The 70 trucks per weekday will barely put a dent in the need in Gaza, where demand for housing is high and construction work is a quick way to cut unemployment. But it is a significant decision for Israel, connected to larger strategic issues, including the upheaval in neighboring Egypt and the recently restarted Israeli-Palestinian peace process.
For the past several years, much of the cement and rebar that came to Gaza arrived through smuggling tunnels from Egypt. Israel allowed only materials for thoroughly documented humanitarian projects, fearing militants would use concrete and rebar to build bunkers.
But after the Egyptian military took control in Cairo three months ago, Egypt began systematically destroying the tunnels. Construction materials in Gaza became hard to get, making an already weak economy worse.
A Peaceful Gesture
Guy Inbar, the spokesman for the Israeli military unit that manages all goods going between Israel and Gaza, says the change in policy came due to a request by Palestinian Authority President Mahmoud Abbas, also known as Abu Mazen.
"We hope the people in the Gaza Strip will understand that Abu Mazen and the situation in the West Bank is better than what is happening right now with Hamas," Inbar says.
Abbas leads the Palestinian political party Fatah and rules the West Bank. He is also negotiating with Israel for a peace deal. As part of these negotiations, and under international pressure, Israel has made several gestures to ease economic restrictions on Palestinians and to support Abbas.
The Palestinian faction Hamas, which rules the Gaza Strip, is an enemy of Israel. It is also in bad economic shape. Hamas has so little money it paid only half salaries for August, and those came a month late, says Ghazi Hamad, Gaza's deputy foreign minister. He says Hamas is just trying to keep its head above water.
"The main two problems [are] the building materials and the fuel," Hamad says.
Cheap Egyptian gas used to flow through the smuggling tunnels, too. Now, Hamas is trying to negotiate a deal with the Palestinian Authority to pay part of the cost of fuel from Israel. Everything in Gaza is affected by the current fuel shortage even sewage.
From a bluff above the Mediterranean, you can see brown wastewater from Gaza's homes and streets rush out of a wide concrete pipe, right next to fishermen casting nets into the surf. Get a little closer and you'll smell it.
For years, sporadic electricity and a lack of facilities meant plenty of untreated sewage went into the ocean. But the director of the local water utility, Monthar Shoblak, says up until this fuel crisis, things had measurably improved.
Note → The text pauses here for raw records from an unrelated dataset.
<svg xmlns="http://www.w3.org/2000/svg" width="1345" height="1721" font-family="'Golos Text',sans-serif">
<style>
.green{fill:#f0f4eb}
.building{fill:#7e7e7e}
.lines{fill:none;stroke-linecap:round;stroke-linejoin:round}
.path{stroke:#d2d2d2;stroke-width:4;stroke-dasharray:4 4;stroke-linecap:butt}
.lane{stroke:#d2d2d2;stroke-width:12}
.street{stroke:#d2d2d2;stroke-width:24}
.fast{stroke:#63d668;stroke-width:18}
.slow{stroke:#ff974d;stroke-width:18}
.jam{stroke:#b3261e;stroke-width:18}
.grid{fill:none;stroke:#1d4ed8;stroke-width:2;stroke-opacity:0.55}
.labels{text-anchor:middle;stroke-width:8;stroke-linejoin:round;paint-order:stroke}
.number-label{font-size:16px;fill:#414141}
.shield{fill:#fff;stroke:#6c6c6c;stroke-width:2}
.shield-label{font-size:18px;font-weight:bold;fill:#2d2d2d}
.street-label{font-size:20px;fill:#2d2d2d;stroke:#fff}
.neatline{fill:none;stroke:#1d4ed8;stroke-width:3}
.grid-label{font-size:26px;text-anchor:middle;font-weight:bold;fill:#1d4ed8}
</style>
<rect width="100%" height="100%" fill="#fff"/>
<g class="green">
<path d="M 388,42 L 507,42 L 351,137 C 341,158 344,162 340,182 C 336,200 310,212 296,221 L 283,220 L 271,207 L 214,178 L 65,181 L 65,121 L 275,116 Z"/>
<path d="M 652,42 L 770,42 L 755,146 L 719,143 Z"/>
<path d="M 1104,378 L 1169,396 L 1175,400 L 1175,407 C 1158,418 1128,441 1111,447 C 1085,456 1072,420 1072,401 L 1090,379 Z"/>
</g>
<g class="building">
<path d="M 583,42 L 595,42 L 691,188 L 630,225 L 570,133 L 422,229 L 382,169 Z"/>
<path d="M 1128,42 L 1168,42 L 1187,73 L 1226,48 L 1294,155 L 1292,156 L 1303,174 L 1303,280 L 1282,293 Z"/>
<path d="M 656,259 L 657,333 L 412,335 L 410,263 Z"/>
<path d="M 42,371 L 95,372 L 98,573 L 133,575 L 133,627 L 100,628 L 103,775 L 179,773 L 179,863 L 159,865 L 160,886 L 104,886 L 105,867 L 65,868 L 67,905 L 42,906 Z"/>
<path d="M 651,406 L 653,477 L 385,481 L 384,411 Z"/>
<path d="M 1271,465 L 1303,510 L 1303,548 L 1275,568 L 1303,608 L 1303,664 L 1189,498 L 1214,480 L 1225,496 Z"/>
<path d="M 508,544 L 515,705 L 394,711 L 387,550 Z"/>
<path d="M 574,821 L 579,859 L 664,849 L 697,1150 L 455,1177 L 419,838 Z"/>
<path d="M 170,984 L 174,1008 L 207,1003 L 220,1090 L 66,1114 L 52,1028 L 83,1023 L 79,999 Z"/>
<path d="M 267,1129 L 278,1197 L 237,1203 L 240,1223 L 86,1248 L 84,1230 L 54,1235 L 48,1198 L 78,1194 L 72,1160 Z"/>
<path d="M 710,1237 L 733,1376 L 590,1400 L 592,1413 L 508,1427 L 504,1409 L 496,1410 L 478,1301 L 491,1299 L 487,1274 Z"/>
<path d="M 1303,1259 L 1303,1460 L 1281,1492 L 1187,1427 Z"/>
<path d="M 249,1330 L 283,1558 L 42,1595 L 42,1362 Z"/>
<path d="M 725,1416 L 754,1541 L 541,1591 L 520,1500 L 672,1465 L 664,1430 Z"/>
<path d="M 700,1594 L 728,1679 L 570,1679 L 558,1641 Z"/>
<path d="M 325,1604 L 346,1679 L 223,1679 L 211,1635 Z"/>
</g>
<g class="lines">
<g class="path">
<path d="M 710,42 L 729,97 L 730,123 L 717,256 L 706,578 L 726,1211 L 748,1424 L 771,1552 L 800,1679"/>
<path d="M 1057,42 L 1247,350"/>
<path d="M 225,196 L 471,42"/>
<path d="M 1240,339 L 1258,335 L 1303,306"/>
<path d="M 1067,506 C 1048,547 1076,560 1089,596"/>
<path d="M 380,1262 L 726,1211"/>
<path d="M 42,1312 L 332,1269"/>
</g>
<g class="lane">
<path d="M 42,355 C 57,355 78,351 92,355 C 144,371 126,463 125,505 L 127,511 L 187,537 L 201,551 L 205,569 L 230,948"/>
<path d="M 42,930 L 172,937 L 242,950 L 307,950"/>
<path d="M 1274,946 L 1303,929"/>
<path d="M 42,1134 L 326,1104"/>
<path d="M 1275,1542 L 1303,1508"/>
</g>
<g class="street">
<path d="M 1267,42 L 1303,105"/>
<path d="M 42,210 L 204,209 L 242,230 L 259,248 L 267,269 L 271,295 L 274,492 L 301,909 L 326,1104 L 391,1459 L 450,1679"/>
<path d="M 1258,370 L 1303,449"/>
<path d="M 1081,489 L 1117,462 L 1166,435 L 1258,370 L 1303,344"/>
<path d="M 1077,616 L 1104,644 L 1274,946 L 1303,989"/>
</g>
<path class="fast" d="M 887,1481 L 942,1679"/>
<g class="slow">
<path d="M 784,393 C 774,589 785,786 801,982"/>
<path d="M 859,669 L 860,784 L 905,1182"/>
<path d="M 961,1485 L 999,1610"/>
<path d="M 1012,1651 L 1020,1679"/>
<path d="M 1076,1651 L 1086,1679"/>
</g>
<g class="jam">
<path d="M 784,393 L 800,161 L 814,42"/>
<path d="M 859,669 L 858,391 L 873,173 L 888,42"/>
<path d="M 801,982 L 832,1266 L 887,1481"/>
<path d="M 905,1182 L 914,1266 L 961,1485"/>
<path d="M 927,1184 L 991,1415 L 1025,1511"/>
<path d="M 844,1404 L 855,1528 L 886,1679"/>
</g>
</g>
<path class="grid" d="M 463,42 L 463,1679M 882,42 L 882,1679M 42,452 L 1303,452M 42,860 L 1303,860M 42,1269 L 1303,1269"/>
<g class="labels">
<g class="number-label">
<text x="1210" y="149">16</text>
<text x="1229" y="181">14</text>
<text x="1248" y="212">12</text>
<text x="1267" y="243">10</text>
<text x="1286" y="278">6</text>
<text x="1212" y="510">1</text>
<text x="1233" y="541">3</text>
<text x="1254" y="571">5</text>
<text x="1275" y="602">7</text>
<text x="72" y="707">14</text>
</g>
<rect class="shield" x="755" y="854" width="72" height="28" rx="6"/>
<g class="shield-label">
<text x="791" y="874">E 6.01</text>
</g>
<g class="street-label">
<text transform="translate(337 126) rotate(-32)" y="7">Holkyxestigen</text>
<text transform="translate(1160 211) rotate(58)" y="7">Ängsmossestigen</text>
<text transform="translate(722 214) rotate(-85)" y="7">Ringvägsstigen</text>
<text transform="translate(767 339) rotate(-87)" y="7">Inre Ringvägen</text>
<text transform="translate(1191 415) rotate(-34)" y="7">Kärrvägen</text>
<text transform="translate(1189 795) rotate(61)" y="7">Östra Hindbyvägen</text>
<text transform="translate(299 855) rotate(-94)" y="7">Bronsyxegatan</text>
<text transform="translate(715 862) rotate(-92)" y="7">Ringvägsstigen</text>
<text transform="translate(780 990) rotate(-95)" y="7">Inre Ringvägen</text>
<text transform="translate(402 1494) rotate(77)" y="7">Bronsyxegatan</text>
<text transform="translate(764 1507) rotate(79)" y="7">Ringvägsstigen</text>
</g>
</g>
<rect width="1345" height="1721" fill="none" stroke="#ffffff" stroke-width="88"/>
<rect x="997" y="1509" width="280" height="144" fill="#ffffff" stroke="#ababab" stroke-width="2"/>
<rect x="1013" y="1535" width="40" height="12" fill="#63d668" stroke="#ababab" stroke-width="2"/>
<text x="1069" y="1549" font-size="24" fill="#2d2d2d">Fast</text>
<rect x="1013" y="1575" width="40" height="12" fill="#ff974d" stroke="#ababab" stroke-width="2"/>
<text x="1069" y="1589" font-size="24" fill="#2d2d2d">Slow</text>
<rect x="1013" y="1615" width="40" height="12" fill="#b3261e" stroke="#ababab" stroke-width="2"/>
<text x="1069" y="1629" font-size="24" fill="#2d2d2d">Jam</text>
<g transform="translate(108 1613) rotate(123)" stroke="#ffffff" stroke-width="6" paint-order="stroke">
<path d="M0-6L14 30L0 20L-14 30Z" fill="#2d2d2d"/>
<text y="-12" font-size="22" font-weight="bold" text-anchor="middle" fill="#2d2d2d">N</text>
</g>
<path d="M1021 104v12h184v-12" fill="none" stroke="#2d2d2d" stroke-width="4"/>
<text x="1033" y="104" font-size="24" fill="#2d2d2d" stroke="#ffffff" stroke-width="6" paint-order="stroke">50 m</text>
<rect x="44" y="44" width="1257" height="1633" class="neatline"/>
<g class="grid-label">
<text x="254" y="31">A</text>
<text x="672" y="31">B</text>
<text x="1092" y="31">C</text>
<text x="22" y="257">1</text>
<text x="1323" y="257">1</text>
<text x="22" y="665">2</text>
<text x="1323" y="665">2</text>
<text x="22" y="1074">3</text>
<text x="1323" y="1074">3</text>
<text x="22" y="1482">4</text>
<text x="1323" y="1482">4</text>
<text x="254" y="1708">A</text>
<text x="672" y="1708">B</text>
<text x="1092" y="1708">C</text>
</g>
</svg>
Now he's back to Plan C, or perhaps more appropriately, Plan Sea.
"Plan A is to treat it," Shoblak says. "Plan B is to dump it partially treated."
Plan C means he'll be lucky just to get sewage diverted to the ocean before it backs up the pipes, or worse yet, overflows into streets and homes.
As already difficult life gets even a bit tougher in Gaza, a few signs of discontent with the current rule are showing. One is a group called Tamarod, or rebellion. That's the same name as an Egyptian group that helped bring down the Muslim Brotherhood-led government in Cairo.
Hamas itself is an offshoot of the Brotherhood. Gazan novelist and political science professor Atef Abu Saif says Hamas, however, is not going away. "Their practice and behavior and political translations of their ideas are extremely bad," says Abu Saif, who is a Fatah supporter. "But they will always find supporters. You have to think how to include them and affect the way they behave."
Abu Saif says the Palestinian Authority hopes a weakened Hamas will eventually disappear, but he says Hamas won't vanish.
"You have to think how to include them and affect the way they behave. You have to offer them a hand," he says.
At this point, even Hamas admits it needs one.